--- Working data ---

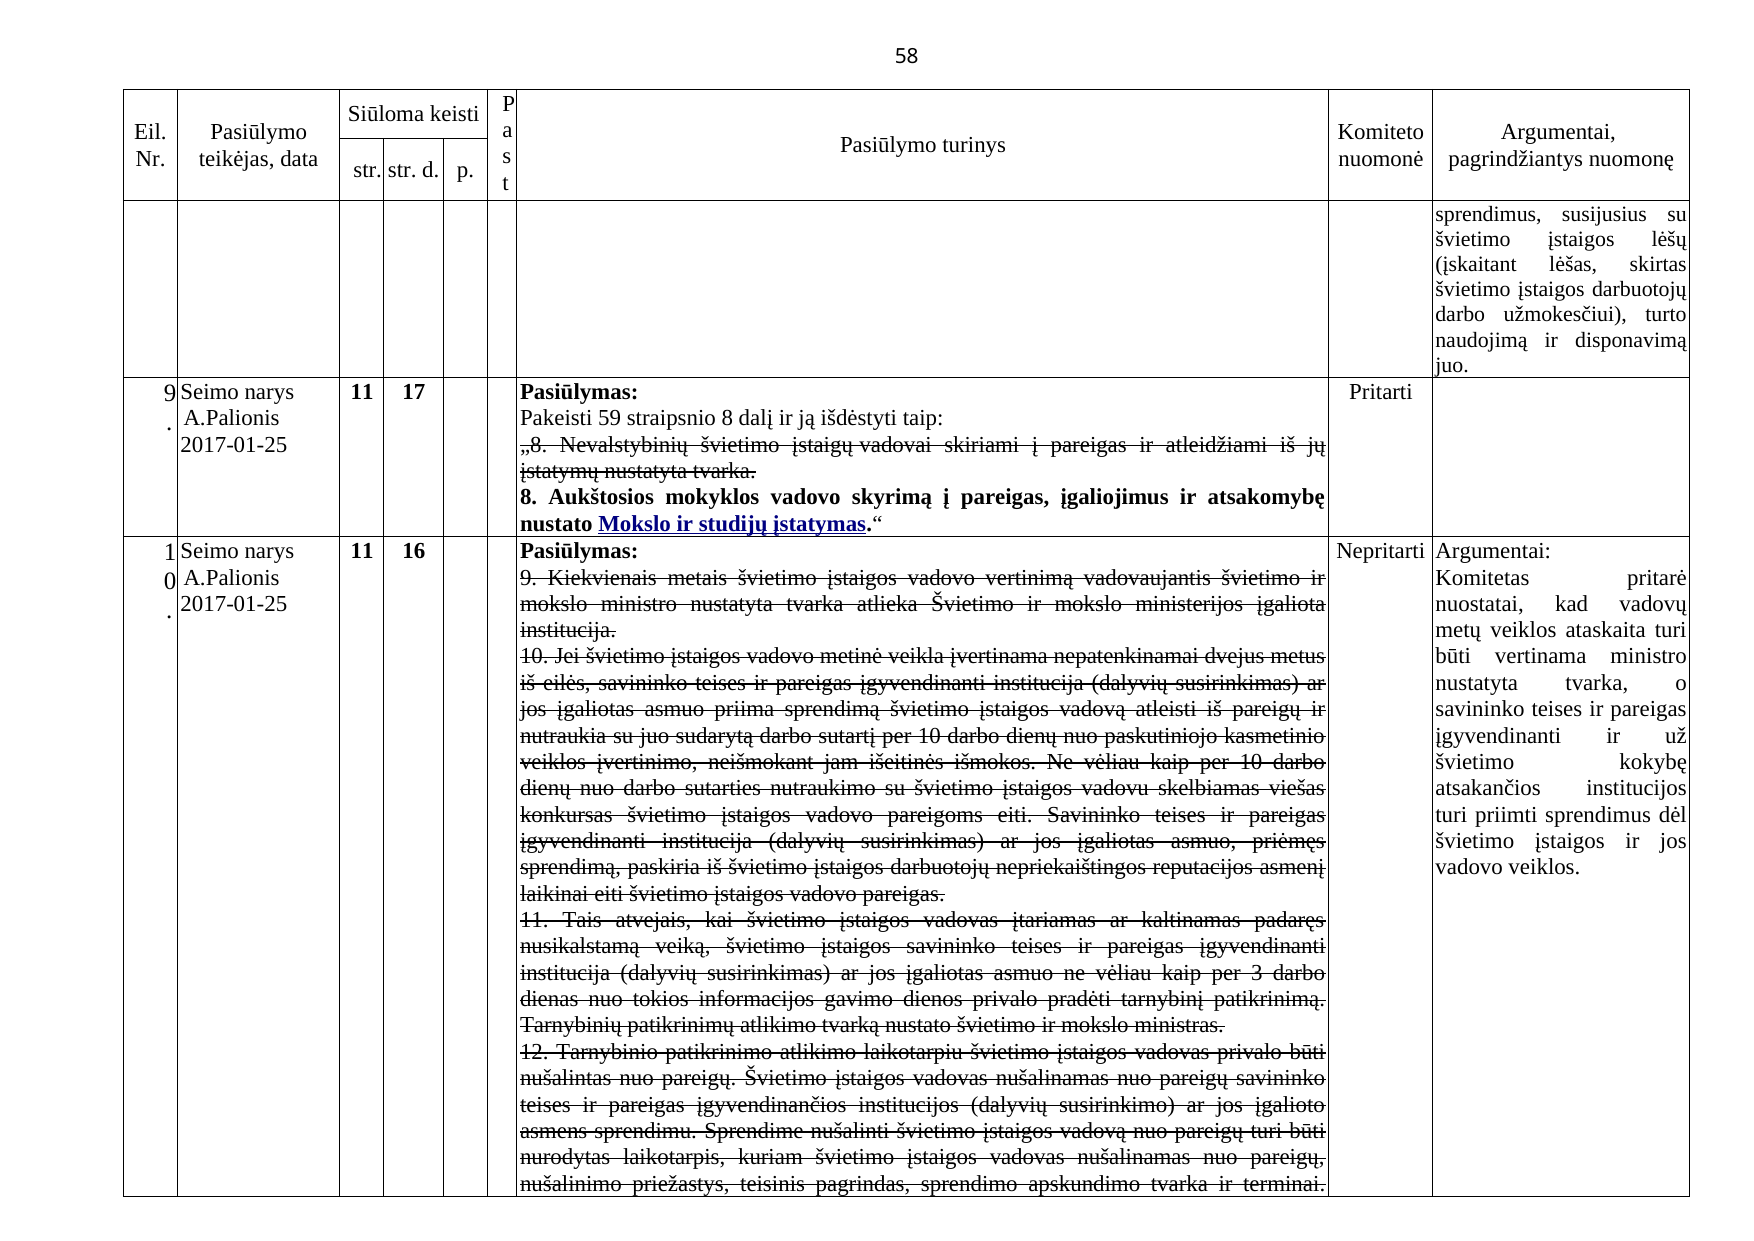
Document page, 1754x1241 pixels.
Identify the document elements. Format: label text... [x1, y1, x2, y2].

table_cell Pritarti [1329, 378, 1432, 536]
table_cell [384, 201, 443, 377]
table_header Pasiūlymo turinys [517, 90, 1328, 199]
table_cell 17 [384, 378, 443, 536]
table_cell [488, 537, 516, 1196]
table_cell [517, 201, 1328, 377]
table_cell Pasiūlymas: 9. Kiekvienais metais švietimo įstaigos vadovo vertinimą vadovaujantis švietimo ir mokslo ministro nustatyta tvarka atlieka Švietimo ir mokslo ministerijos įgaliota institucija. 10. Jei švietimo įstaigos vadovo metinė veikla įvertinama nepatenkinamai dvejus metus iš eilės, savininko teises ir pareigas įgyvendinanti institucija (dalyvių susirinkimas) ar jos įgaliotas asmuo priima sprendimą švietimo įstaigos vadovą atleisti iš pareigų ir nutraukia su juo sudarytą darbo sutartį per 10 darbo dienų nuo paskutiniojo kasmetinio veiklos įvertinimo, neišmokant jam išeitinės išmokos. Ne vėliau kaip per 10 darbo dienų nuo darbo sutarties nutraukimo su švietimo įstaigos vadovu skelbiamas viešas konkursas švietimo įstaigos vadovo pareigoms eiti. Savininko teises ir pareigas įgyvendinanti institucija (dalyvių susirinkimas) ar jos įgaliotas asmuo, priėmęs sprendimą, paskiria iš švietimo įstaigos darbuotojų nepriekaištingos reputacijos asmenį laikinai eiti švietimo įstaigos vadovo pareigas. 11. Tais atvejais, kai švietimo įstaigos vadovas įtariamas ar kaltinamas padaręs nusikalstamą veiką, švietimo įstaigos savininko teises ir pareigas įgyvendinanti institucija (dalyvių susirinkimas) ar jos įgaliotas asmuo ne vėliau kaip per 3 darbo dienas nuo tokios informacijos gavimo dienos privalo pradėti tarnybinį patikrinimą. Tarnybinių patikrinimų atlikimo tvarką nustato švietimo ir mokslo ministras. 12. Tarnybinio patikrinimo atlikimo laikotarpiu švietimo įstaigos vadovas privalo būti nušalintas nuo pareigų. Švietimo įstaigos vadovas nušalinamas nuo pareigų savininko teises ir pareigas įgyvendinančios institucijos (dalyvių susirinkimo) ar jos įgalioto asmens sprendimu. Sprendime nušalinti švietimo įstaigos vadovą nuo pareigų turi būti nurodytas laikotarpis, kuriam švietimo įstaigos vadovas nušalinamas nuo pareigų, nušalinimo priežastys, teisinis pagrindas, sprendimo apskundimo tvarka ir terminai. [517, 537, 1328, 1196]
table_cell [444, 201, 487, 377]
table_header Pastabos [488, 90, 516, 199]
table_header Komiteto nuomonė [1329, 90, 1432, 199]
table_cell Seimo narys A.Palionis 2017-01-25 [178, 537, 339, 1196]
table_cell [444, 378, 487, 536]
table_cell Argumentai: Komitetas pritarė nuostatai, kad vadovų metų veiklos ataskaita turi būti vertinama ministro nustatyta tvarka, o savininko teises ir pareigas įgyvendinanti ir už švietimo kokybę atsakančios institucijos turi priimti sprendimus dėl švietimo įstaigos ir jos vadovo veiklos. [1433, 537, 1689, 1196]
table_cell [124, 378, 177, 536]
table_cell str. d. [384, 139, 443, 199]
table_cell 16 [384, 537, 443, 1196]
table_cell [1433, 378, 1689, 536]
table_cell [488, 378, 516, 536]
table_cell [178, 201, 339, 377]
table_cell [1329, 201, 1432, 377]
table_cell 11 [340, 537, 383, 1196]
table_header Argumentai, pagrindžiantys nuomonę [1433, 90, 1689, 199]
table_cell Pasiūlymas: Pakeisti 59 straipsnio 8 dalį ir ją išdėstyti taip: „8. Nevalstybinių švietimo įstaigų vadovai skiriami į pareigas ir atleidžiami iš jų įstatymų nustatyta tvarka. 8. Aukštosios mokyklos vadovo skyrimą į pareigas, įgaliojimus ir atsakomybę nustato Mokslo ir studijų įstatymas.“ [517, 378, 1328, 536]
table_cell [444, 537, 487, 1196]
table_header Siūloma keisti [340, 90, 487, 138]
table_cell p. [444, 139, 487, 199]
table_cell str. [340, 139, 383, 199]
table_cell 11 [340, 378, 383, 536]
table_cell Seimo narys A.Palionis 2017-01-25 [178, 378, 339, 536]
table_cell [124, 201, 177, 377]
table_cell sprendimus, susijusius su švietimo įstaigos lėšų (įskaitant lėšas, skirtas švietimo įstaigos darbuotojų darbo užmokesčiui), turto naudojimą ir disponavimą juo. [1433, 201, 1689, 377]
table_cell [340, 201, 383, 377]
table_header Eil. Nr. [124, 90, 177, 199]
table_cell Nepritarti [1329, 537, 1432, 1196]
table_header Pasiūlymo teikėjas, data [178, 90, 339, 199]
table_cell [124, 537, 177, 1196]
table_cell [488, 201, 516, 377]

---

### Objective
Rewrite the material with every "table_cell" changed to "cell" and everything else left as it is. Leave the picture out.

### Written solution
Document page, 1754x1241 pixels.
Identify the document elements. Format: label text... [x1, y1, x2, y2].

cell Pritarti [1329, 378, 1432, 536]
cell [384, 201, 443, 377]
table_header Pasiūlymo turinys [517, 90, 1328, 199]
cell 17 [384, 378, 443, 536]
cell [488, 537, 516, 1196]
cell [517, 201, 1328, 377]
cell Pasiūlymas: 9. Kiekvienais metais švietimo įstaigos vadovo vertinimą vadovaujantis švietimo ir mokslo ministro nustatyta tvarka atlieka Švietimo ir mokslo ministerijos įgaliota institucija. 10. Jei švietimo įstaigos vadovo metinė veikla įvertinama nepatenkinamai dvejus metus iš eilės, savininko teises ir pareigas įgyvendinanti institucija (dalyvių susirinkimas) ar jos įgaliotas asmuo priima sprendimą švietimo įstaigos vadovą atleisti iš pareigų ir nutraukia su juo sudarytą darbo sutartį per 10 darbo dienų nuo paskutiniojo kasmetinio veiklos įvertinimo, neišmokant jam išeitinės išmokos. Ne vėliau kaip per 10 darbo dienų nuo darbo sutarties nutraukimo su švietimo įstaigos vadovu skelbiamas viešas konkursas švietimo įstaigos vadovo pareigoms eiti. Savininko teises ir pareigas įgyvendinanti institucija (dalyvių susirinkimas) ar jos įgaliotas asmuo, priėmęs sprendimą, paskiria iš švietimo įstaigos darbuotojų nepriekaištingos reputacijos asmenį laikinai eiti švietimo įstaigos vadovo pareigas. 11. Tais atvejais, kai švietimo įstaigos vadovas įtariamas ar kaltinamas padaręs nusikalstamą veiką, švietimo įstaigos savininko teises ir pareigas įgyvendinanti institucija (dalyvių susirinkimas) ar jos įgaliotas asmuo ne vėliau kaip per 3 darbo dienas nuo tokios informacijos gavimo dienos privalo pradėti tarnybinį patikrinimą. Tarnybinių patikrinimų atlikimo tvarką nustato švietimo ir mokslo ministras. 12. Tarnybinio patikrinimo atlikimo laikotarpiu švietimo įstaigos vadovas privalo būti nušalintas nuo pareigų. Švietimo įstaigos vadovas nušalinamas nuo pareigų savininko teises ir pareigas įgyvendinančios institucijos (dalyvių susirinkimo) ar jos įgalioto asmens sprendimu. Sprendime nušalinti švietimo įstaigos vadovą nuo pareigų turi būti nurodytas laikotarpis, kuriam švietimo įstaigos vadovas nušalinamas nuo pareigų, nušalinimo priežastys, teisinis pagrindas, sprendimo apskundimo tvarka ir terminai. [517, 537, 1328, 1196]
cell [444, 201, 487, 377]
table_header Pastabos [488, 90, 516, 199]
table_header Komiteto nuomonė [1329, 90, 1432, 199]
cell Seimo narys A.Palionis 2017-01-25 [178, 537, 339, 1196]
cell [444, 378, 487, 536]
cell Argumentai: Komitetas pritarė nuostatai, kad vadovų metų veiklos ataskaita turi būti vertinama ministro nustatyta tvarka, o savininko teises ir pareigas įgyvendinanti ir už švietimo kokybę atsakančios institucijos turi priimti sprendimus dėl švietimo įstaigos ir jos vadovo veiklos. [1433, 537, 1689, 1196]
cell [124, 378, 177, 536]
cell str. d. [384, 139, 443, 199]
cell 16 [384, 537, 443, 1196]
cell [1433, 378, 1689, 536]
cell [488, 378, 516, 536]
cell [178, 201, 339, 377]
cell [1329, 201, 1432, 377]
cell 11 [340, 537, 383, 1196]
table_header Argumentai, pagrindžiantys nuomonę [1433, 90, 1689, 199]
cell Pasiūlymas: Pakeisti 59 straipsnio 8 dalį ir ją išdėstyti taip: „8. Nevalstybinių švietimo įstaigų vadovai skiriami į pareigas ir atleidžiami iš jų įstatymų nustatyta tvarka. 8. Aukštosios mokyklos vadovo skyrimą į pareigas, įgaliojimus ir atsakomybę nustato Mokslo ir studijų įstatymas.“ [517, 378, 1328, 536]
cell [444, 537, 487, 1196]
table_header Siūloma keisti [340, 90, 487, 138]
cell p. [444, 139, 487, 199]
cell str. [340, 139, 383, 199]
cell 11 [340, 378, 383, 536]
cell Seimo narys A.Palionis 2017-01-25 [178, 378, 339, 536]
cell [124, 201, 177, 377]
cell sprendimus, susijusius su švietimo įstaigos lėšų (įskaitant lėšas, skirtas švietimo įstaigos darbuotojų darbo užmokesčiui), turto naudojimą ir disponavimą juo. [1433, 201, 1689, 377]
cell [340, 201, 383, 377]
table_header Eil. Nr. [124, 90, 177, 199]
cell Nepritarti [1329, 537, 1432, 1196]
table_header Pasiūlymo teikėjas, data [178, 90, 339, 199]
cell [124, 537, 177, 1196]
cell [488, 201, 516, 377]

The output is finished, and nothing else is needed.